「16歳で浴びるほどお酒を飲ませられた」「“お風呂入り”という名の混浴を強いられた」。今週、元舞妓を名乗る人物がツイートした“告発”に、様々な反応が寄せられている。
■「飲酒を強要されたことはないが…」“元舞妓”たちの反応は
投稿した人物とも旧知の間柄で、同じく京都の「花街」で16歳から舞妓をしていたマイコさん(仮名)は『ABEMA Prime』の取材に対し「ツイートされたことは事実だと思うが、置屋さんのお母さんの問題なのではないかと思う」と話す。
マイコさんによれば、舞妓や芸妓を飲食店に派遣する「置屋」によって待遇や考え方が異なっており、自らは飲酒を強要されるといったことはなく、酒が飲めない舞妓はジュースでも許されていたという。ただ、「お酒を飲むことに関しては“治外法権”といわれていて、飲むこともひとつの“芸”だという雰囲気があった」と振り返った。
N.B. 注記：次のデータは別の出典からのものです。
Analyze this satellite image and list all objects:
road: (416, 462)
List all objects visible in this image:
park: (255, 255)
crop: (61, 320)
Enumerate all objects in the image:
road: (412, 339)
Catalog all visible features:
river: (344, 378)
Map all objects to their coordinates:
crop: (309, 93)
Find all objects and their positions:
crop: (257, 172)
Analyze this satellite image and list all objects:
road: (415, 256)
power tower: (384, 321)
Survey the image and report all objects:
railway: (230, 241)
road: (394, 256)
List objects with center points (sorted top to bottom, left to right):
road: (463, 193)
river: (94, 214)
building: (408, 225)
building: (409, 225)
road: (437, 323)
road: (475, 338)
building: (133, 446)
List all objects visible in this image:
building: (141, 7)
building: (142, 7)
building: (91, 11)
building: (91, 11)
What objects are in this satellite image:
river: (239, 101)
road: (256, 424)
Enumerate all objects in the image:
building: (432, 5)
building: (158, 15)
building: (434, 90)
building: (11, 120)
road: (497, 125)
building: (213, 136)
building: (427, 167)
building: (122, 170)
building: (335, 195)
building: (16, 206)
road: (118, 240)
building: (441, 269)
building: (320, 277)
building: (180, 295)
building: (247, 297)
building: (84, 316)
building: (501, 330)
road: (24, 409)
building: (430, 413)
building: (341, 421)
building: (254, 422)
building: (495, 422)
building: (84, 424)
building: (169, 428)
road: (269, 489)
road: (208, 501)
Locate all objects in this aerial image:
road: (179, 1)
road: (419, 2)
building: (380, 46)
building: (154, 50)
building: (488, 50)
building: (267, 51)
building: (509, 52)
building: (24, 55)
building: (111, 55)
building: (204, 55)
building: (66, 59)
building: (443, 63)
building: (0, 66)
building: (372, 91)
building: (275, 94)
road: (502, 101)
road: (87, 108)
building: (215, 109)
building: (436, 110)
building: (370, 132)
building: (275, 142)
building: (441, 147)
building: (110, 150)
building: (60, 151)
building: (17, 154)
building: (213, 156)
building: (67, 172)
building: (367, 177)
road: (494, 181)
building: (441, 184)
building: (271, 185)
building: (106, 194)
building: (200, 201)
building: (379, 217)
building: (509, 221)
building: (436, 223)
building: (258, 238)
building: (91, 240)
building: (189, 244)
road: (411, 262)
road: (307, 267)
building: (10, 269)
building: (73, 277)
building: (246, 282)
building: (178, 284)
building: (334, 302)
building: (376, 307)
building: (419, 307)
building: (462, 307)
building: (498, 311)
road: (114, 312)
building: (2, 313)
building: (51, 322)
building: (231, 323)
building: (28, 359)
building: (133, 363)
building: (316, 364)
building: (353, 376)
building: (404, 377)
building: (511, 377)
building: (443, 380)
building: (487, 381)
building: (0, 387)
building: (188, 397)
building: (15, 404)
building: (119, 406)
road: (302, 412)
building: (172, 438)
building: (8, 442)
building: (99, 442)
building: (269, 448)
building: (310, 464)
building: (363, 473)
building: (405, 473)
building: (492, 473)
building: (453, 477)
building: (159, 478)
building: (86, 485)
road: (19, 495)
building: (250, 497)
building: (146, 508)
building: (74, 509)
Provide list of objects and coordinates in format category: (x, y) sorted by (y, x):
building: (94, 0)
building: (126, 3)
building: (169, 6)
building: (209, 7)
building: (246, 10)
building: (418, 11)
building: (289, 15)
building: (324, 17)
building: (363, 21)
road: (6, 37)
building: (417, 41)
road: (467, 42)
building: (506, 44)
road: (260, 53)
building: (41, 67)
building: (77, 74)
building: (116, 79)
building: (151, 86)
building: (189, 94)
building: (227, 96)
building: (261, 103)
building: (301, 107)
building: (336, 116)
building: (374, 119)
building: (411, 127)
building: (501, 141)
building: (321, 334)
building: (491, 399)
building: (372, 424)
また、“お風呂入り”に関しても、性風俗店のような行為は一切無かったとしつつ、置屋のお母さん、お姉さんが見守る中、「一対一ではなく、皆で入ったことはあった。女の子はタオルで隠すような感じで…」と明かした。
宮崎県内で飲食店を経営している元舞妓のれいなさんは「私が見聞きした世界の範囲でしかお伝えはできないが、自分はそのような経験をしたことがなかった。ツイートを見てとても驚いた」と証言する。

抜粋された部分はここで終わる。